オゼットに戻ると、村の人から連絡を受けたらしい教皇騎士団が待ち受けていた。
もちろん、捕まるわけにはいかないので抵抗する。幸いにも彼らはあまり強くなく、すぐに昏倒させることができた。
それにしても、こうも追われているとなるとどこに行っても安心できない。
コレットはマーテルの器、ゼロスくんは教皇にとって邪魔で、しいなは裏切り者のミズホの民。ハーフエルフのセイジ姉弟に罪人だというリーガルさん。そんでもって、なんかわかんないけどレネゲードに追われてるロイドと、さらにわけがわからないことに、レネゲードとクルシスに追われているらしいわたし。
よく考えなくても、このパーティ追われすぎである。
「これが指名手配の気持ちかー……ロイドだけ気をつければいい時間は過ぎたんだね……」
「なんだよその時間って!」
最初の旅は、まあコレットもそうだったけど、何かと目立つロイドだけ窘めればすぐに逃げられたし、危険も回避できた。そもそも、追われていると言うより、見つかったら絡まれる、という感覚の方が強かったし。こちらから突っ込んでいくことの方が多かったから、逃げ回る、というのは今回が初めてになる。
あの頃がなんだか懐かしいなぁ、と思わず遠くを見ていると、コレットが申し訳なさそうに眉を下げた。
「みんな……ごめんね」
「また謝る。そんなのいいって」
「うん……ありがとう、ロイド。でも私、心をなくしていた時間のぶんなのかな、今すごく感じるの。私のせいで迷惑かけて、ごめんねって……だから……うっ」
突然、コレットが呻き声をあげて膝から崩れ落ちた。
体を必死に丸めてうずくまる彼女に、わたしたちは慌てて駆け寄る。
「コレット!?」
「い……痛い……ううっ……!」
「すごい熱だわ」
痛い痛いと泣き出した彼女は、わたしたちの声を聞く余裕すらないらしい。リフィルさんがコレットの額に手を当てるとすぐに顔を険しくした。

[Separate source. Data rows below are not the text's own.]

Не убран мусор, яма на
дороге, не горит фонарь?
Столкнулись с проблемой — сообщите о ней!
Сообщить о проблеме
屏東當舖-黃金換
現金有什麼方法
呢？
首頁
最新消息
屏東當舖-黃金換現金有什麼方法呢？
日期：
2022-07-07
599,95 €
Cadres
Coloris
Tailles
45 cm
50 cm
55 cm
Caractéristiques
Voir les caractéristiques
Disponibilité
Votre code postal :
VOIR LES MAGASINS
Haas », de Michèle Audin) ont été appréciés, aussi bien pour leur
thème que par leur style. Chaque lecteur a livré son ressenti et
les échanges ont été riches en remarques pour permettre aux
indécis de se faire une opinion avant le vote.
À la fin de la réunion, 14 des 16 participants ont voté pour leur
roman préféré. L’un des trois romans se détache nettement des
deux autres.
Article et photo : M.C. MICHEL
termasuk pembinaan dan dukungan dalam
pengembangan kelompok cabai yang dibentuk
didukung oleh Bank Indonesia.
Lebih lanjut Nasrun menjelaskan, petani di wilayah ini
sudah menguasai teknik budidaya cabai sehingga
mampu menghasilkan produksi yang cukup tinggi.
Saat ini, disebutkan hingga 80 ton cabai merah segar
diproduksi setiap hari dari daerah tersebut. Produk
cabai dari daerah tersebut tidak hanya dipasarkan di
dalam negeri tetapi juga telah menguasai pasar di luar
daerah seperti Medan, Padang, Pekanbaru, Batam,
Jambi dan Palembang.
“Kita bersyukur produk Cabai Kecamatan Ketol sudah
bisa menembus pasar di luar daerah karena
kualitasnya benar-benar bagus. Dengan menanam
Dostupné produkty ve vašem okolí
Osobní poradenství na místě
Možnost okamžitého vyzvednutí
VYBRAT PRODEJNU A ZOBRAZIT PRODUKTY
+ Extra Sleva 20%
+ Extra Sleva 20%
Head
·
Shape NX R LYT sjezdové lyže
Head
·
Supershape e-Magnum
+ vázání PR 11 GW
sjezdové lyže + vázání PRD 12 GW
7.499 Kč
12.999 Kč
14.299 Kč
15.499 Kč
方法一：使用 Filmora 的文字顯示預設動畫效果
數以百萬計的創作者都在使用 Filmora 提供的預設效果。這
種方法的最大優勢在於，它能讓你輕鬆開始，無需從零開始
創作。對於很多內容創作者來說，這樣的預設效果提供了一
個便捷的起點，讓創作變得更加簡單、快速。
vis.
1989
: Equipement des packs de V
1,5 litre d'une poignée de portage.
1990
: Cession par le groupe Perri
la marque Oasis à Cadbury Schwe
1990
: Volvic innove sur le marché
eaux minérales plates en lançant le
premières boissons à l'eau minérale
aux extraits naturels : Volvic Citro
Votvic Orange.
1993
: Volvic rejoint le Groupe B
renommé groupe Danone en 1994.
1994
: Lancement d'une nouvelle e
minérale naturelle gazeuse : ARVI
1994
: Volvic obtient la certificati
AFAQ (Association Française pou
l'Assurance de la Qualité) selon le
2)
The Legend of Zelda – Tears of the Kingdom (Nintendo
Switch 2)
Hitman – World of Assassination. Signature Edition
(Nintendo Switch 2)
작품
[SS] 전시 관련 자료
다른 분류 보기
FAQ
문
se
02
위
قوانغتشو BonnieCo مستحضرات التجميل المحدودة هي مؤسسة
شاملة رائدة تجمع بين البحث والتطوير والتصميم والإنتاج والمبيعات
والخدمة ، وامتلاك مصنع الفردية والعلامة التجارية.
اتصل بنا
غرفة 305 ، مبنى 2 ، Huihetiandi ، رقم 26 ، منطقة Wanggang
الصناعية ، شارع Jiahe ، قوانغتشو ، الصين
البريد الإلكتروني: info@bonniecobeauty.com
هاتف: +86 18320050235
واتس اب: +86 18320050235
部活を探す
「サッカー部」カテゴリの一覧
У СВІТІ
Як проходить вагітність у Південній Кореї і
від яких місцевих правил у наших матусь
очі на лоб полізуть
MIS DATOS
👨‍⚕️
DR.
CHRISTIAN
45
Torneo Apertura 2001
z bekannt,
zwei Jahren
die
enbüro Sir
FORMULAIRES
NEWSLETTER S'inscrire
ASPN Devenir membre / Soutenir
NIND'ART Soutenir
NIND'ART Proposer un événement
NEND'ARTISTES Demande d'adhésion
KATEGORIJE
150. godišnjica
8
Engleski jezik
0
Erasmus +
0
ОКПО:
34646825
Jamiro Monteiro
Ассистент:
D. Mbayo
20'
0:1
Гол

熱のためか、それとも痛みのためなのか、ガタガタと震えだしたコレットに何もすることができず、おろおろと手をさまよわせるしかできない。
「どいて……」
ふいに聞こえた声に振り返る。立っていたのはプレセアちゃんだ。仕事から帰って来ていたのだろう。
「プレセア! 村に戻ってたんだね」
「どいて……私に……まかせてください……」
「え、ええ。どこかで休ませてもらえて?」
彼女も神木を引きずるほどの怪力であるし、簡単に運べるだろう。彼女の家でも他でもいい、とにかく休ませてもらおうとプレセアちゃんに言われるまま、コレットから離れた時だ。
突然彼女は持っていた斧を振り回して、わたしたちを追い払った。
一体何を、と驚く間もなく、彼女はコレットに斧の柄を打ち下ろす。もともと意識が朦朧としていたコレットはあっさりと気絶して、プレセアちゃんの足元に倒れた。
「よくやった、プレセア!」
続いて聞こえてきた声に、わたしたちはハッと上を見る。
二頭の飛龍を連れているのは、プレセアちゃんに仕事を頼んでいた、あのハーフエルフの男だった。
「あいつだ……!」
「あっコレット!」
飛龍のうちの一頭がコレットの体を鷲掴んで空へと逃げる。
あっという間のそれに、わたしたちは何の反応も出来ないまま、飛龍は上空へと浮上した。
「くそっコレットを返せ! お前はいったい……」
「ふぉっふぉっふぉっ、わしの名はロディル! ディザイアン五聖刃随一の知恵者!」
高らかに名乗り上げた男に息をのむ。
ディザイアン。何故。衰退世界にしか現れないはずなのに。
「ディザイアン!? なんで? ここはテセアラなのに!」
「待て! コレット!」
コレットを太い爪で挟み込んだまま、飛龍は羽ばたいていく。
ロイドが必死に後を追うが、その先に道はない。切り立った崖になっていて、遥かな山並みが広がっているのだ。
空を飛べないわたしたちは立ち止まるしかできない。
それでもロイドは必死に腕を突きだして、力の限り叫んだ。